◆ OPGAVE ◆
Neem uit de tekst over de WGA-uitkering het deel tussen "4. Bij bestreden" en "haar loongerelateerde WGA-uitkering." letterlijk over, beide inbegrepen.

◆ BRONTEKST ◆

····················

3. Bij het primaire besluit heeft het Uwv aan [eiseres] meegedeeld dat vanaf 26 april 2017 (met terugwerkende kracht) haar Poolse arbeidongesciktheidsuitkering van € 179,10 bruto per maand, wordt gekort op haar WGA-uitkering. De WGA-uitkering bedraagt dan
€ 1.954,21 (bruto) per maand. [eiseres] heeft bezwaar gemaakt tegen dit primaire besluit.
4. Bij bestreden besluit zijn de bezwaren van [eiseres] ongegrond verklaard.
5. In geschil is of het Uwv op goede gronden het Poolse arbeidsongeschiktheidspensioen van [eiseres] met terugwerkende kracht vanaf 26 april 2017 in mindering heeft gebracht op haar loongerelateerde WGA-uitkering.
6. Het Uwv heeft aan het bestreden besluit ten grondslag gelegd dat [eiseres] , gezien artikel 73 van de Wet WIA, in samenhang gelezen met artikel 1, eerste lid, aanhef en onder a, van het Besluit voorkoming en beperking samenloop WAO- en WIA-uitkeringen op grond van de sociale wetgeving van een andere Mogendheid (het Besluit Samenloop), niet meer of minder uitkering mag ontvangen dan iemand die uitsluitend in Nederland een arbeidsongeschiktheidsuitkering heeft opgebouwd.
7. [eiseres] stelt dat er sprake is van onzorgvuldige besluitvorming nu het Uwv niet duidelijk heeft gemaakt welke regelgeving van toepassing is. Om te kunnen beoordelen of een van de in Verordening 883/2004 (anticumulatie voorschriften) of het Besluit Samenloop genoemde gevallen van toepassing is, is het noodzakelijk om over een exacte vertaling te beschikken van de informatie die door het Poolse uitvoeringsorgaan is verstrekt. [eiseres] vindt dat die informatie ten onrechte niet in het Nederlands is vertaald.
Beoordeling rechtbank
8. Uit informatie van het Poolse uitvoeringsorgaan blijkt dat per 26 april 2017 aan [eiseres] een Poolse arbeidsongeschiktheidsuitkering is toegekend. [eiseres] heeft ter zitting ook zelf aangegeven dat de Poolse uitkering met terugwerkende kracht vanwege ziekte aan haar is verstrekt. De rechtbank ziet dan ook geen aanleiding om de Poolse informatie alsnog in het Nederlands te laten vertalen.

····················

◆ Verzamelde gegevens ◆
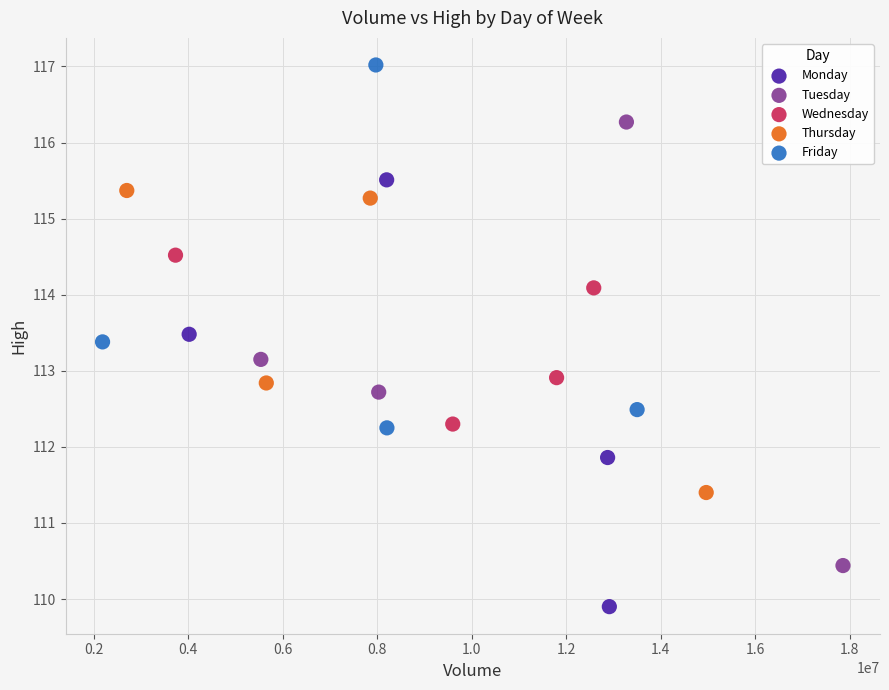

What are all the series names shown in the legend?

Monday, Tuesday, Wednesday, Thursday, Friday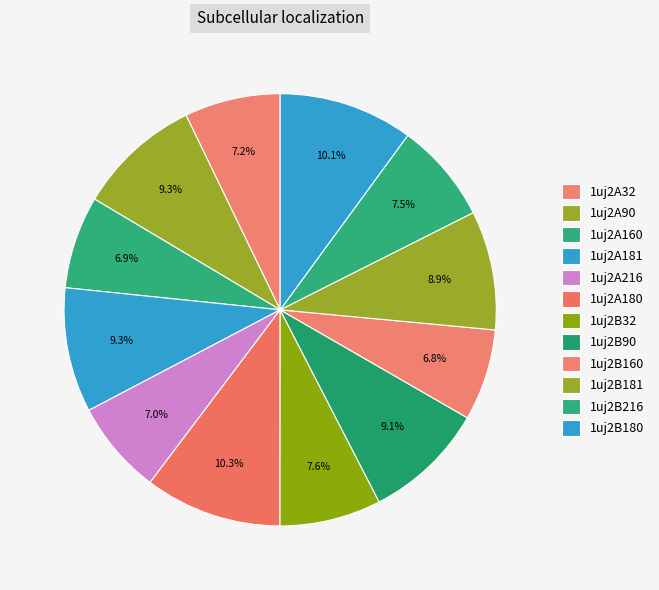

How many segments does this pie chart have?

12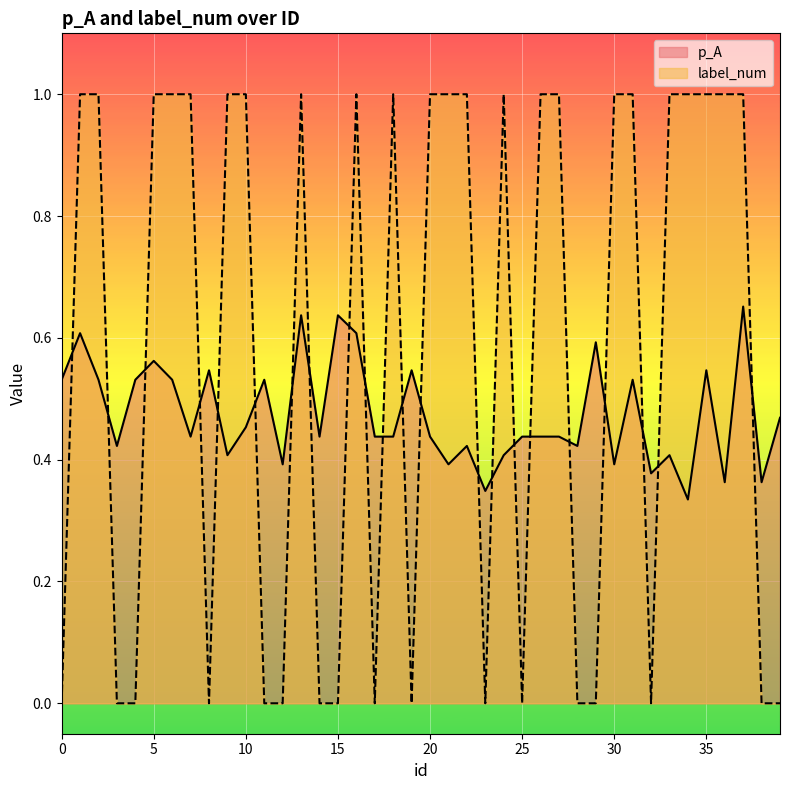

List the labels in order of label_num value, smallest first.

0, 3, 4, 8, 11, 12, 14, 15, 17, 19, 23, 25, 28, 29, 32, 38, 39, 1, 2, 5, 6, 7, 9, 10, 13, 16, 18, 20, 21, 22, 24, 26, 27, 30, 31, 33, 34, 35, 36, 37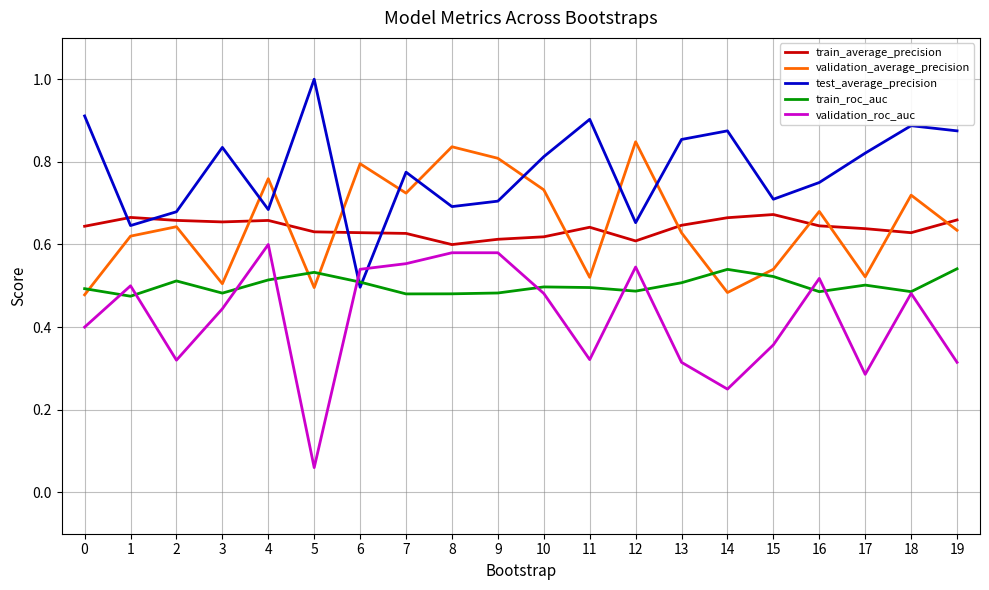

How many lines are shown in the chart?

5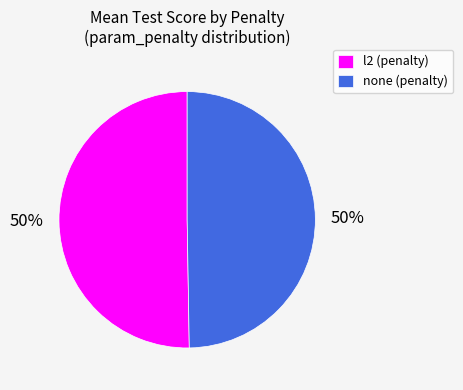

Is the sum of none (penalty) and l2 (penalty) greater than half?

Yes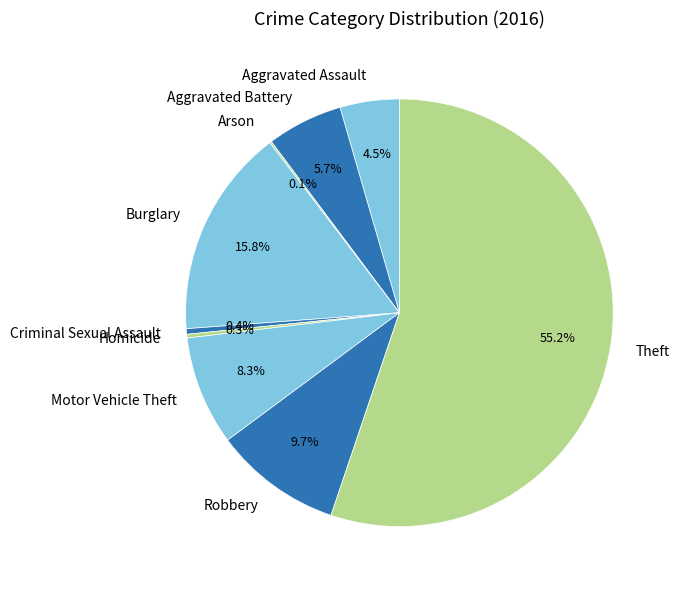

Do Motor Vehicle Theft and Robbery together represent more than half of the pie?

No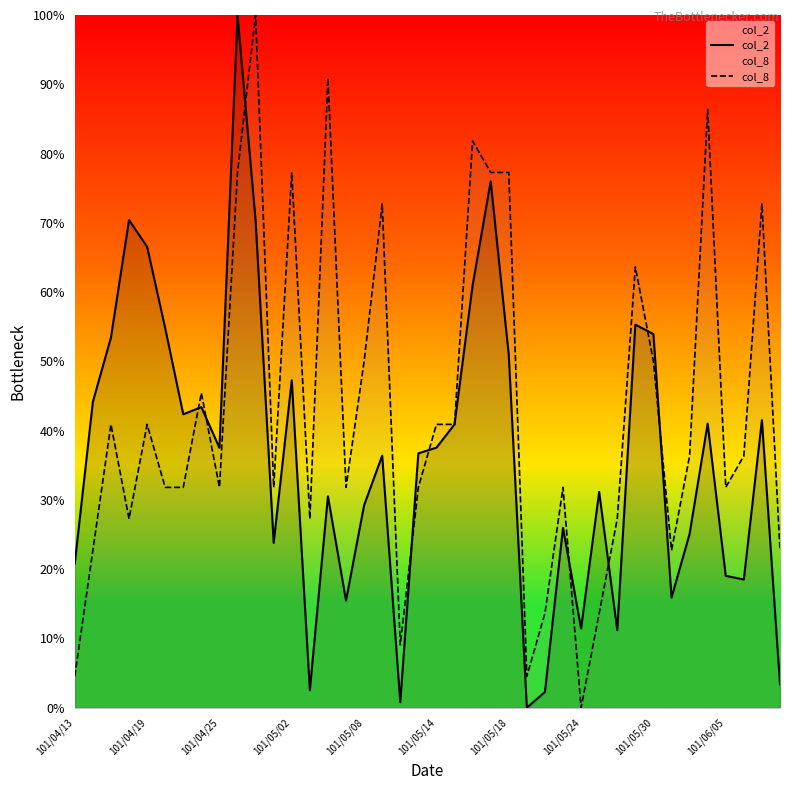

List the series in order of their overall mean, lowest first.

col_2, col_8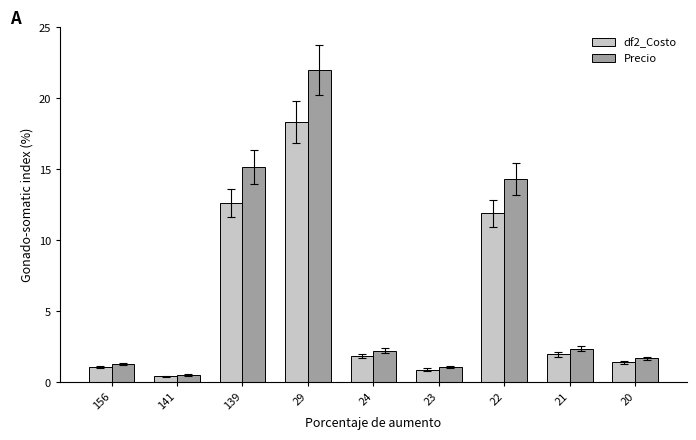

The Precio series shows 22.0 at 29. True or false?

True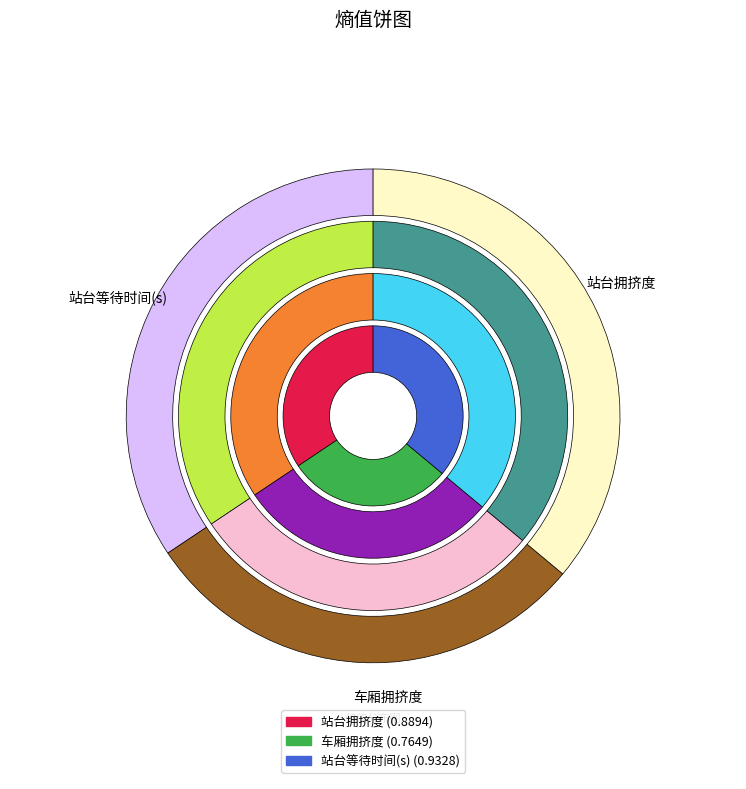

Rank the categories by value from highest to lowest.

站台等待时间(s), 站台拥挤度, 车厢拥挤度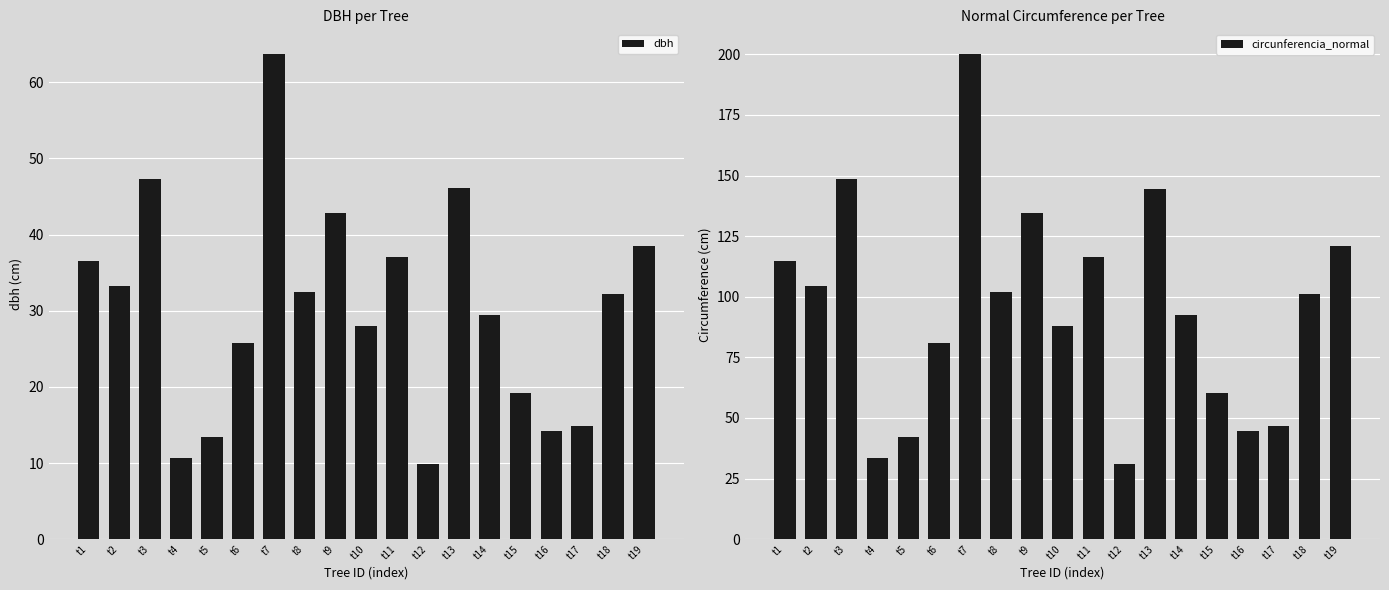

Reading right to left, extract all data points from this chart.

dbh: 38.6	32.2	14.8	14.2	19.2	29.5	46.0	9.9	37.0	27.9	42.8	32.5	63.8	25.8	13.4	10.7	47.3	33.2	36.5
circunferencia_normal: 121.1	101.2	46.6	44.5	60.4	92.6	144.7	31.2	116.4	87.8	134.5	102.0	200.3	81.1	42.0	33.4	148.5	104.4	114.8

····················

◆ UITWERKING ◆
4. Bij bestreden besluit zijn de bezwaren van [eiseres] ongegrond verklaard.
5. In geschil is of het Uwv op goede gronden het Poolse arbeidsongeschiktheidspensioen van [eiseres] met terugwerkende kracht vanaf 26 april 2017 in mindering heeft gebracht op haar loongerelateerde WGA-uitkering.